As crianças institucionalizadas são afectivamente carentes e muito instáveis emocionalmente. Esta falta de afectos leva a que muitas crianças desenvolvam comportamentos destrutivos, sendo o furto um deles, o qual foi possível observar em duas das crianças. Relativamente a este comportamento destrutivo – o furto; Azevedo refere que o furto, à semelhança de outros comportamentos destrutivos infantis, é uma perturbação do comportamento resultante de perturbações psíquicas, causadas, muitas vezes, por carências afectivas graves. (Azevedo, 2006:103)

Gaspar (1998) entendeu que a institucionalização pode trazer malefícios e inconvenientes, mas para estes alunos foi o ponto-chave para a sua sobrevivência.

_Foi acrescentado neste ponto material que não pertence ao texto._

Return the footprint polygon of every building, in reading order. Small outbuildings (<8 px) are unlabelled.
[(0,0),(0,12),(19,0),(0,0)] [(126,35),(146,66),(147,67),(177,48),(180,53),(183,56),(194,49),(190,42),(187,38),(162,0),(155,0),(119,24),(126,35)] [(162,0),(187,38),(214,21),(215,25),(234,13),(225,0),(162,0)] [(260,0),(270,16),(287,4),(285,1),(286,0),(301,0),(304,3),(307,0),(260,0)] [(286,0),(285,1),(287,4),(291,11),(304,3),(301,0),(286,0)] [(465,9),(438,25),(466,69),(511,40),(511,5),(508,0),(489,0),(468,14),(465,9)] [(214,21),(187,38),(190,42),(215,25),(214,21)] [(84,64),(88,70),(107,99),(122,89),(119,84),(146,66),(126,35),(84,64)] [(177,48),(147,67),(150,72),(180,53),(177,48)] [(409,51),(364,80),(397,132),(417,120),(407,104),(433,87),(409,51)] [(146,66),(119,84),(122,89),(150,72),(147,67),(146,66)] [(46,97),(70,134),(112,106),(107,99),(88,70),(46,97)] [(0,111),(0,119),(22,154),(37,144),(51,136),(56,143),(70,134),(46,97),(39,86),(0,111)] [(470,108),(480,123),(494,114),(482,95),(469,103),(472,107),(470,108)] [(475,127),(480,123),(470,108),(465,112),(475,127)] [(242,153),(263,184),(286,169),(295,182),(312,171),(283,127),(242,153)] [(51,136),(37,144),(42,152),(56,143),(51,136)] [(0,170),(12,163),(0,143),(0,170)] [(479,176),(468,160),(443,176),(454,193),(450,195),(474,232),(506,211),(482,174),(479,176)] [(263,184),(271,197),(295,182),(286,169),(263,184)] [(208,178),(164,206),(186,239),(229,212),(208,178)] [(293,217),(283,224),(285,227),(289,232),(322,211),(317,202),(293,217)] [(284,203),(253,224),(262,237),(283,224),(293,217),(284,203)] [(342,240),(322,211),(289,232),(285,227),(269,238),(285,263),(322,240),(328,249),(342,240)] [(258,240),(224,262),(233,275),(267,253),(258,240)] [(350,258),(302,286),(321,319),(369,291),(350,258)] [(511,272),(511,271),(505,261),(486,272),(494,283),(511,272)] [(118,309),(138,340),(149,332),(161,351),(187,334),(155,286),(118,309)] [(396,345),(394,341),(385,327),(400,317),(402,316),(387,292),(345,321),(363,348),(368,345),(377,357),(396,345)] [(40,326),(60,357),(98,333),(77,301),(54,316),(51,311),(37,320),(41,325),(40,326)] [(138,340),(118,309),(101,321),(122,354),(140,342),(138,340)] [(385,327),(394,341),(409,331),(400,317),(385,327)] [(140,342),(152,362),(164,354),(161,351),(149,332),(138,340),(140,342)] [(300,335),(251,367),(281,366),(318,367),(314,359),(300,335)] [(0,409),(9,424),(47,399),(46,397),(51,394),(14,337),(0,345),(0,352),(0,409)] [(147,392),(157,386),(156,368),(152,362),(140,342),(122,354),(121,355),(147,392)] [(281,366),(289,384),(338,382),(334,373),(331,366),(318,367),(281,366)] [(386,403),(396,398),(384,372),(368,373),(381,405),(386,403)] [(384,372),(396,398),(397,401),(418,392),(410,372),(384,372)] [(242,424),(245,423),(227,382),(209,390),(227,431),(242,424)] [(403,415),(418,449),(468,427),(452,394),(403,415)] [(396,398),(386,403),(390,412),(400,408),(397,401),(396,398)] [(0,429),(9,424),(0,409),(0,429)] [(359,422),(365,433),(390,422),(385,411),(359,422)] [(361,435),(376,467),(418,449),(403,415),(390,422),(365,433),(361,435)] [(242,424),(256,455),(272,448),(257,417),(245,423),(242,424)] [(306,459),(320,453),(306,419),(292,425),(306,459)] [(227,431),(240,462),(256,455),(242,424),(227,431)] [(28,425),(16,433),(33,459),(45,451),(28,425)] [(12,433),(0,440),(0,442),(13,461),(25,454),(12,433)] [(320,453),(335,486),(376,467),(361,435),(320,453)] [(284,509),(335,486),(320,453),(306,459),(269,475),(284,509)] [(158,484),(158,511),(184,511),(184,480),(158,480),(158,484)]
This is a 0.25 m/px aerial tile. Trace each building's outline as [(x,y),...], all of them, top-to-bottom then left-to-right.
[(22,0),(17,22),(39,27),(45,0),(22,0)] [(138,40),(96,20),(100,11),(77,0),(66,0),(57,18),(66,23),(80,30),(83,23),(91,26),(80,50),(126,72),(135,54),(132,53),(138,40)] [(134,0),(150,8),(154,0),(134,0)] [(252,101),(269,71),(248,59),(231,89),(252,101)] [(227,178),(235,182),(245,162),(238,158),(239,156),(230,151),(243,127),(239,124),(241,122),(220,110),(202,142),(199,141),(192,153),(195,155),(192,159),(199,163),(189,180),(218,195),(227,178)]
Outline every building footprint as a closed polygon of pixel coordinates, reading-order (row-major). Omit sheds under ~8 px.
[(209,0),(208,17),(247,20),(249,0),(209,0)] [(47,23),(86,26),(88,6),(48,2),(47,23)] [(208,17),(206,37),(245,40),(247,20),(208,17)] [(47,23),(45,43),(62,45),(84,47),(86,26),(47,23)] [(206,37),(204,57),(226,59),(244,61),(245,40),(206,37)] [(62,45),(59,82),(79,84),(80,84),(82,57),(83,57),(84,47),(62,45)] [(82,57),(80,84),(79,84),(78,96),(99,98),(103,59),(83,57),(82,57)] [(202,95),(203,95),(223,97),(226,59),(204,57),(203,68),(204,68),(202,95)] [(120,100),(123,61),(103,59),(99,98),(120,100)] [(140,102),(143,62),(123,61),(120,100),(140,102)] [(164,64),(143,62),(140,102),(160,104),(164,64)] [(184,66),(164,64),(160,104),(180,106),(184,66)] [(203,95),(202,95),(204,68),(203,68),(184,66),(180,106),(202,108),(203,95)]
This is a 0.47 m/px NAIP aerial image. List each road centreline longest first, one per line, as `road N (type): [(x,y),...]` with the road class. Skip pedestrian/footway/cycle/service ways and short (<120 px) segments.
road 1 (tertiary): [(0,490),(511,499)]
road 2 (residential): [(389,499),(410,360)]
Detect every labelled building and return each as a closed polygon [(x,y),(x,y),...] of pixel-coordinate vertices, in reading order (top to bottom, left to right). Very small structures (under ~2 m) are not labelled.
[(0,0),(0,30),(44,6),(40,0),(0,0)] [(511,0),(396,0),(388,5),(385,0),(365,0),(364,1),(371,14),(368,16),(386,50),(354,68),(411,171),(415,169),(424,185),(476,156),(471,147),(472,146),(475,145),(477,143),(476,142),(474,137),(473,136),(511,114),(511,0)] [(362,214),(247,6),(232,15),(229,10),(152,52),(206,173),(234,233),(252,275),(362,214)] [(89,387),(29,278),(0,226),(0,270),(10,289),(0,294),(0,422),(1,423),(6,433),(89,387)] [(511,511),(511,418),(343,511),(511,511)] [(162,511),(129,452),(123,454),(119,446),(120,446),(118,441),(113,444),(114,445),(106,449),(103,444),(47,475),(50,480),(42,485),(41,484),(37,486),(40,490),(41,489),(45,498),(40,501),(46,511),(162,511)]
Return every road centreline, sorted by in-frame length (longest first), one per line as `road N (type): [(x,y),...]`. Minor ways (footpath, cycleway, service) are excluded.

A autora refere a necessidade em se criarem medidas e politicas reais compensatórias para as pessoas que socialmente se encontram desfavorecidas. Mas não devem existir

desculpas para aqueles adultos que voluntária ou involuntariamente maltratam as suas crianças.

Gaspar (1998) verificou que a sensibilidade das crianças é muito aguda e viva. Quando não conseguem dominar a situação, envolvem-se em estratégias sonhadoras, desenvolvem um esforço voluntário para melhorar ou buscar compensações, apesar do sofrimento. Dependem daqueles que as rodeiam. Vivem entre oscilações sucessivas de comportamento. Provocam respostas emocionais desagradáveis como revolta, apatia ou choro incontrolável, imergem em sonhos e fantasias, pedem e dão carinho.

Na nossa dissertação obtivemos resultados idênticos. Também verificámos que as crianças que observámos e entrevistámos dependem daqueles que estão ao seu redor, muitas vezes as suas respostas a determinadas situações vivenciadas são agressivas e violentas. Observámos ainda que, face a determinadas situações, as “nossas” crianças respondem com um choro incontrolável, ou ficam apáticas. São crianças que precisam de muita atenção, carinho e são meiguice.

Assim como o Manual Core refere a frequência da violência sexual em meio familiar (A Fundação CEBI, em parceria com Instituto Superior de Polícia Judiciária e Ciências Criminais, com a National Society for the Prevention of Cruelty to Children (NSPCC), de Inglaterra, com a Defense for Children Internacional, com sede nos Países Baixos e com a ManComunidad del Norte del Tenerife, de Espanha formaram a equipa Core, juntamente com a Associação Portuguesa de Apoio à Vítima) também nós constatámos que as duas crianças do estudo de caso que foram vítimas de violência sexual, o foram no contexto familiar. Ambas foram abusadas sexualmente pelos tios, num ambiente doméstico.